If you want the gerrit admin page of the repo (which is fortunately a lot
less often needed), you can switch back to old UI in the footer, and then
click on the cog icon after the project name, instead of the project name
itself.


> * git review: a nice shortcut for "rebase on change number nnnn". Same as
> the
> rebase button in gerrit, but allowing me to resolve conflicts locally.
>

check out the commit to rebase on (git review -d if you really want to
rebase on another changese, although that's almost never needed), then git
review -x nnnn
-X instead of -x if it's going to be a cherry-pick.

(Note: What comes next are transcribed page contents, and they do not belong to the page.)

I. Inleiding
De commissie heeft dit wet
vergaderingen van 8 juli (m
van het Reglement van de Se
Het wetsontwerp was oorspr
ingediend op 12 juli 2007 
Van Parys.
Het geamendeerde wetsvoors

On Fri, Feb 8, 2019 at 1:07 PM Stas Malyshev <smalys...@wikimedia.org>
wrote:

> One thing still missing for me is better ability to indicate which kind
> of attention the item needs from me.
>

Yeah, that view is not great. Besides review scores, it would be super nice
to be able to see in the list view the number of unresolved comments by me
and by the changeset owner.


> Couple of things for git review command too:
>

On that note (although I think that's a completely different universe,
maintained by the OpenStack community, not the Gerrit one), two small
annoyances I had with git-review:
- When it generates the "multiple changes, Y/N" list, it compares HEAD with
origin/master instead of the actual remote state of master. That can fail
in a number of ways (shows already merged patches, sometimes shows all the
changes which have been merged into core since I last did a git fetch), and
performance-wise it is entirely pointless all the commands which trigger it
involve heavy network traffic anyway.
- When submitting multiple changes from a new repo, it sets up the commit
hook for adding change IDs and adds a change ID to the last patch, but not
the previous ones, so the submit will fail.


> One useful command for me would be "check out a change and put it in a
> branch named after topic of that change, overriding it if it existed".
> This allows easy syncing of patches where more than one person
> contributes to them.
>

Isn't that what git review -d does? The branch name is less useful, but
usually the change id is at hand anyway.